Der Motoren-Dichter
Martin Wolf ist mit seinem Spezialbetrieb die erste Anlaufstelle für Oldtimerfans, wenn es um das Abdichten von Motoren und Aggregaten geht.

In den Hallen und Lagerräumen des Kleinunternehmens Wolf Dichtungen in Wien Donaustadt stapelt sich auf 600 m² das Ausgangsmaterial in meterhohen Regalen. Aus den Platten und Rollen aus Kupfer, Gummi, Kork, Faserstoffen, technischen Filzen, Grafit, Glimmer oder PTFE entstehen mittels Stanz- oder CNC-Maschinen auf ein paar hunderstel Millimeter genau bemessene Flachdichtungen, die sowohl in der Oldtimerszene als auch in der Industrie gefragt sind. Zylinderkopfdichtungen für kleine Moped-Motoren oder mächtige Zwölfzylinder-Aggregate, Rohrdichtungen für Wasserleitungen oder Kraftwerke mit einem Durchmesser von 2 Metern – für Wolf gibt es nichts, was er nicht abdichten kann. Zu seinen Kunden zählen neben Oldtimerwerkstätten auch Großabnehmer wie die ÖBB, das Bundesheer oder die Fernwärme, aber auch das Riesenrad und die Liliputbahn im Wiener Prater. Wolf weiß genau, welche Materialien für welche Anwendungen benötigt werden – manche müssen hohe Drücke und Temperaturen aushalten, andere wiederum extreme Kälte oder Nässe. Wie gefährlich die Wahl einer falschen Dichtung sein kann, hat der Absturz der US-Raumfähre Challenger im Jahr 1986 gezeigt, als die Dichtungsringe in einer seitlichen Feststoffrakete versagten. Sicherheitshalber schließt Wolf daher Kunden aus den Branchen Luftfahrt und Medizintechnik aus, die Haftungsfragen in diesen Bereichen sind für einen Kleinunternehmer zu heikel.

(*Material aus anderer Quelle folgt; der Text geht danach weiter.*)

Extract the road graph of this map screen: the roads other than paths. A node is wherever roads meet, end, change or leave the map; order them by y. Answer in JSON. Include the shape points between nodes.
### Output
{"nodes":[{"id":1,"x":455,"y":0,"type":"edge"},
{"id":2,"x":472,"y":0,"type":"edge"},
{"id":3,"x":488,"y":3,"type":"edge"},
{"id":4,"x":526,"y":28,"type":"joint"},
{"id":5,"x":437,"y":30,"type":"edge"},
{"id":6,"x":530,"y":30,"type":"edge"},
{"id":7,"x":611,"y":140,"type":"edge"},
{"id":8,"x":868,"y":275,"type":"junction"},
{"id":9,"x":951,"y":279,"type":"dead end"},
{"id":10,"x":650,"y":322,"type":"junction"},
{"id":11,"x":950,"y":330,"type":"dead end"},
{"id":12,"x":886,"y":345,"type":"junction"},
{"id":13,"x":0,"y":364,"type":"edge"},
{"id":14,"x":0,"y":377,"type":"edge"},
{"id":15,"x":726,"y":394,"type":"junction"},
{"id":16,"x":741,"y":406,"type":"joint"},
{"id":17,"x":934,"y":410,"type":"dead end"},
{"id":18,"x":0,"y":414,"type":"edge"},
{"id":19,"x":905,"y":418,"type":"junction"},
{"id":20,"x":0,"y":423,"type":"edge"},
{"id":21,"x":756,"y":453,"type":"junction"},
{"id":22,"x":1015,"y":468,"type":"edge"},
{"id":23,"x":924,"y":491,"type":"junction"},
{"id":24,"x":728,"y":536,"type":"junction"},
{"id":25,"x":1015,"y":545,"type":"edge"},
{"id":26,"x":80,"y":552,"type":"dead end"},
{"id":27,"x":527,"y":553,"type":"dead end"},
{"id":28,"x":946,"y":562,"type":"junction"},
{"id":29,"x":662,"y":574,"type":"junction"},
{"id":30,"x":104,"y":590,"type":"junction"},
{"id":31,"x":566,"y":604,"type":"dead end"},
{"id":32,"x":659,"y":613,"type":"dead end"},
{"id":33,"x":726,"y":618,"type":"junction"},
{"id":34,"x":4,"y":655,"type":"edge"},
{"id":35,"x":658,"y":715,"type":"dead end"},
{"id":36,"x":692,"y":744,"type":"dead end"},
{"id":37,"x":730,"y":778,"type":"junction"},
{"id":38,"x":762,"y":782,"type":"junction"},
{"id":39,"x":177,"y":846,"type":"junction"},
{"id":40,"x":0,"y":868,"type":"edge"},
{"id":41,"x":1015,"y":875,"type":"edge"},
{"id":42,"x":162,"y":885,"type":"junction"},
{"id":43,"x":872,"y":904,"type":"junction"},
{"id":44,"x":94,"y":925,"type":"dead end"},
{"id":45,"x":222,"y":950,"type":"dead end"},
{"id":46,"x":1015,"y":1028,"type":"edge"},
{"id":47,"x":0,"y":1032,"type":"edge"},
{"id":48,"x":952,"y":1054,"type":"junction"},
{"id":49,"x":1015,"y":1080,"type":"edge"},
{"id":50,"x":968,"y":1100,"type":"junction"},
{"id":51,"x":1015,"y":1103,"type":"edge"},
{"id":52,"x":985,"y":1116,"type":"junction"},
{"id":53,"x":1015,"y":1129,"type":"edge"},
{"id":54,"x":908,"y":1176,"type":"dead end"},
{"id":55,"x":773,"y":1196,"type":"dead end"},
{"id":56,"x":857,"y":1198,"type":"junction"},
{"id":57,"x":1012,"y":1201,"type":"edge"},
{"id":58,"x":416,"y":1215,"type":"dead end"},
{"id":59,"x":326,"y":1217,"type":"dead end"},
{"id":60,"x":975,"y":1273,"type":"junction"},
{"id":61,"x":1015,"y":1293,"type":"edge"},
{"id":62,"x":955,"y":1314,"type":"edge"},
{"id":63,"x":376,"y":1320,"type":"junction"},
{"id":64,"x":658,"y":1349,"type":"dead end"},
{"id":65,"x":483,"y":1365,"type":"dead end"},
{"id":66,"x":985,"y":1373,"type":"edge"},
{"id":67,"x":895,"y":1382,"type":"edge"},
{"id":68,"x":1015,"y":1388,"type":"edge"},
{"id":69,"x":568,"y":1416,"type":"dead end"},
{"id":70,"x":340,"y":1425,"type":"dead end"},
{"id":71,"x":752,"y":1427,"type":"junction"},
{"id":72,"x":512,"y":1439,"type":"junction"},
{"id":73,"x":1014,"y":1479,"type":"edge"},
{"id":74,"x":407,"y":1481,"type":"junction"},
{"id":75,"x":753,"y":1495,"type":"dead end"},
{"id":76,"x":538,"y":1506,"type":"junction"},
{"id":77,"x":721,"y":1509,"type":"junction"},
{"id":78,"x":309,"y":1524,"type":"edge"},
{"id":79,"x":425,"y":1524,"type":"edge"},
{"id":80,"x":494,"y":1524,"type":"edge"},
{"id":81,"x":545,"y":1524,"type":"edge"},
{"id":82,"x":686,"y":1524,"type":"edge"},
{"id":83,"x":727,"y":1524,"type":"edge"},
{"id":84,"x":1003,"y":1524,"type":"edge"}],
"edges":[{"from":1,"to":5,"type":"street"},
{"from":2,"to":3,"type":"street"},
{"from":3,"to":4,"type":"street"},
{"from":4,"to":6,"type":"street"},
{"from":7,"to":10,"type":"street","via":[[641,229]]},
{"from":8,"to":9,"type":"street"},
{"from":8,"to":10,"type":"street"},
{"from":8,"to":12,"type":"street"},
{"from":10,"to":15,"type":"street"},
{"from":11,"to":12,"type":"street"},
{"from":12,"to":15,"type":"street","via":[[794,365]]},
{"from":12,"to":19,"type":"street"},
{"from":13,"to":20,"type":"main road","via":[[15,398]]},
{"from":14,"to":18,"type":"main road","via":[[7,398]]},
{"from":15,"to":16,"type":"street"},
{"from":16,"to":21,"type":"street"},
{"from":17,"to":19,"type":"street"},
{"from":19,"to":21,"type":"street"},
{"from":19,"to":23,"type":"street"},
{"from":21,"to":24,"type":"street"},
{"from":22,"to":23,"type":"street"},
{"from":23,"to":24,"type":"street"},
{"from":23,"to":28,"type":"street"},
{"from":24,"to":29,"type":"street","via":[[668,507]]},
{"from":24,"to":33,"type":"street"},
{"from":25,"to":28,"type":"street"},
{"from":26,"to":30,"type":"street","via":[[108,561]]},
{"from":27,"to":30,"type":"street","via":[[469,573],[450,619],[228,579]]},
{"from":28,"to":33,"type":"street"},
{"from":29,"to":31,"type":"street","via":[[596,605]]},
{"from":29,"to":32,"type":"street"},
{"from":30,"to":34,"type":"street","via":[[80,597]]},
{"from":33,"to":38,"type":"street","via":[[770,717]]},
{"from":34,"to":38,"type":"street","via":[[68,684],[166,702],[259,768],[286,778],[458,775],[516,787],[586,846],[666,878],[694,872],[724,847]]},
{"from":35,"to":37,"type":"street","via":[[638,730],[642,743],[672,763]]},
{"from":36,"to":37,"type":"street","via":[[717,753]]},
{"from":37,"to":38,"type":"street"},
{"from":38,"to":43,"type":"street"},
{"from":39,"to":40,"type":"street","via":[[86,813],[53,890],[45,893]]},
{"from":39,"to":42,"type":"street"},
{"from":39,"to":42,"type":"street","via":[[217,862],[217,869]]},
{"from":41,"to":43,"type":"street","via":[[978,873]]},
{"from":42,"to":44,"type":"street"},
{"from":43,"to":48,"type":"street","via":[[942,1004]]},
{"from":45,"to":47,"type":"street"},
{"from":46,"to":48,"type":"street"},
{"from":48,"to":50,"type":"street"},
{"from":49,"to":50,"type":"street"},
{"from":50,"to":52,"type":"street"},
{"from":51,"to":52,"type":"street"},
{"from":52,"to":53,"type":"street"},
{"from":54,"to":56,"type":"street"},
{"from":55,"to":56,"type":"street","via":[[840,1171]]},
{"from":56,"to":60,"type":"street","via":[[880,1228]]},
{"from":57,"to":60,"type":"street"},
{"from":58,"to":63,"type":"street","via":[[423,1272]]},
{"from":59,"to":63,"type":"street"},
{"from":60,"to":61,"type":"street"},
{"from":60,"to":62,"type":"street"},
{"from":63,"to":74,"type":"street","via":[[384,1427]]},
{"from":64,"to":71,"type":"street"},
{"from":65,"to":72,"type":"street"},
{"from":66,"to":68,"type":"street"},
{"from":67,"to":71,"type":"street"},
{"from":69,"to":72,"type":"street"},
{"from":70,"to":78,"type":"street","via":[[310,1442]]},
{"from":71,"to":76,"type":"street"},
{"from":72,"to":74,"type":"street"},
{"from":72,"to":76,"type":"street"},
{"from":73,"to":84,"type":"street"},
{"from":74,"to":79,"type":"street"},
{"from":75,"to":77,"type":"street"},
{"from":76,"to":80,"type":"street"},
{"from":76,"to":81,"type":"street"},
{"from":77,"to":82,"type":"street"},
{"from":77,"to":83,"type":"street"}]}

Familienbetrieb mit Tradition
Martin Wolf wuchs im Familienbetrieb auf, den seine Eltern 1970 gegründet hatten. Nach dem erfolgreichen Abschluss seiner kaufmännischen Ausbildung und dem plötzlichen Tod seines Vaters übernahm er mit nur 21 Jahren die Leitung. Seine Ausbildung zum Wirtschaftsingenieur musste er abbrechen – Verantwortung für Unternehmen und Familie hatten Vorrang. Heute beschäftigt sein Unternehmen neun Mitarbeiterinnen und Mitarbeiter, inklusive seiner Frau, seiner Tochter und ihrem Partner. Wolfs intensive Kontakte zur Oldtimerszene entstanden, als er als junger Mann auf der Oldtimermesse in Tulln sein Angebot vorstellte, Dichtungen für alle Typen und Baujahre anfertigen zu können. Wolf kam zwar mit zahlreichen Aufträgen zurück, doch musste er mangels passender Stanzwerkzeuge viele einzelne Dichtungen von Hand anfertigen. An die Schwielen, die er damals davontrug, erinnert er sich noch heute. Obwohl die Aufträge aus der Klassik-Car-Szene aktuell nur etwa zehn Prozent seines Gesamtumsatzes ausmachen, will er den Kontakt weiter pflegen. „Die Geschäftskontakte zu Industriekunden sind meist rational, die zu Oldtimerkunden dagegen erfrischend emotional“, sagt Martin Wolf und freut sich, wenn ihm jemand einen Dankesbrief schreibt oder die Präzision seiner Arbeit mit Mehlspeisen oder einem Gläschen Honig belohnt.